It's been while since I've written anything on this blog. Maybe I haven't been inspired, maybe life has been so busy it's hard to take the time to look back and reflect. Something inspired me though and I feel the urge to write about it...
A couple of nights ago I watched a film called
Battle in Seattle; it is a fictional depiction of the WTO riots that happened in Seattle, cutting in actual footage & balancing that with the multi-character story to tell the story. It was amazing and really made me think about my roots in Seattle. I know I've mentioned it before, but I went to school in Seattle.
I've always had a passion for politics and the world I live in. Though living outside DC for the majority of my life, I surprisingly never actually got a chance to stand up & speak out before I lived in Seattle. When I was at Cornish, the Iraq war was just starting & people started speaking out; I decided to join them.

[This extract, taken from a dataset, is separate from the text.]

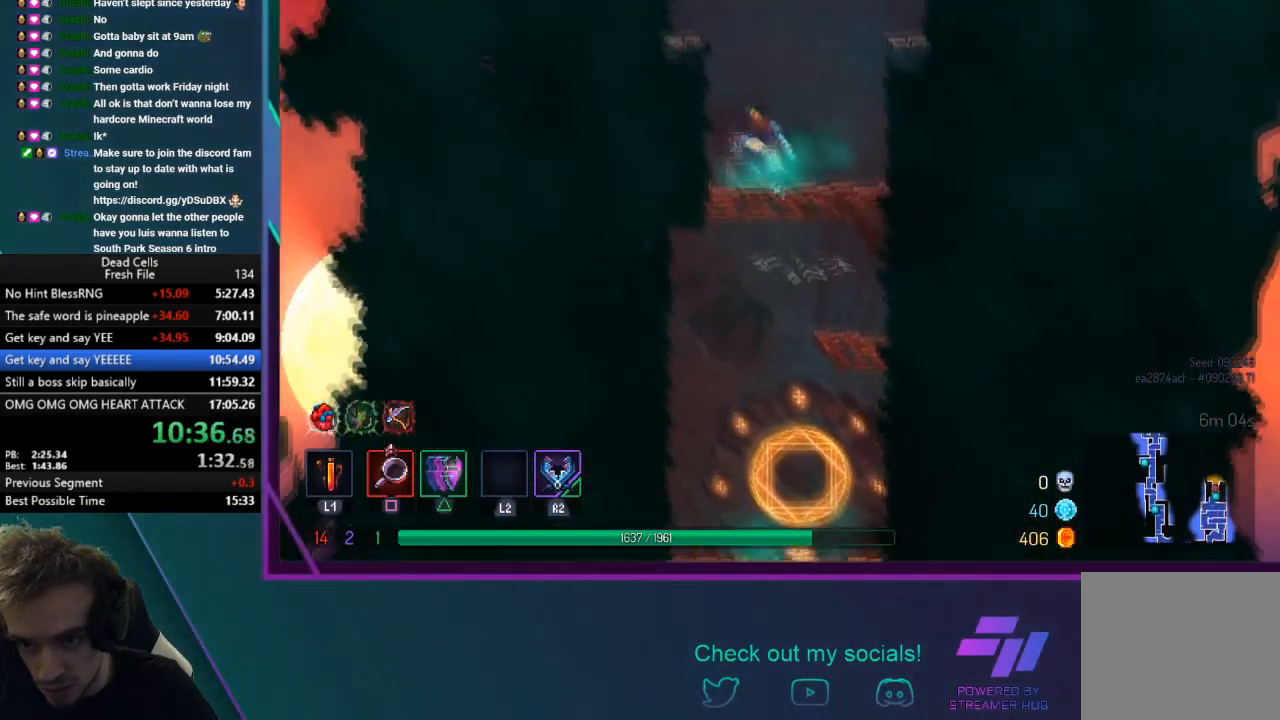
{"buttons": [], "left_stick": "left", "events": [[166, "CROSS", "up"], [233, "left_stick", "left"], [333, "CROSS", "down"], [467, "CROSS", "up"]]}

I don't know how many people know this, but Seattle is a protesters town. People are not afraid to go to the streets and speak out about the things they find wrong in the world. Living in a town like that empowers you to speak your mind, which I also feel is what an artist should do.
I protested the Iraq war many times while in school. There was one day my acting teachers knew a big protest was coming, and to be "politically correct" they said they couldn't allow us to miss class, but understood personally if as artists we felt we would need to. I ended up being the only junior in my department who missed class that day. We started on Capital Hill at SCCC and marched down Pine (I believe, but it might have been Pike) and over to Westlake Center. The same spirit I felt marching down the streets of Seattle was the way I feel when I making collaborative art. It's a beautiful feeling that washes over me. Maybe it's more about being engaged in what I'm doing, but for me the way I feel about art & politics are closely related.
I could go on & on about the link between art & politics, but for me that personal connection was really forged when I was in a place that both existed.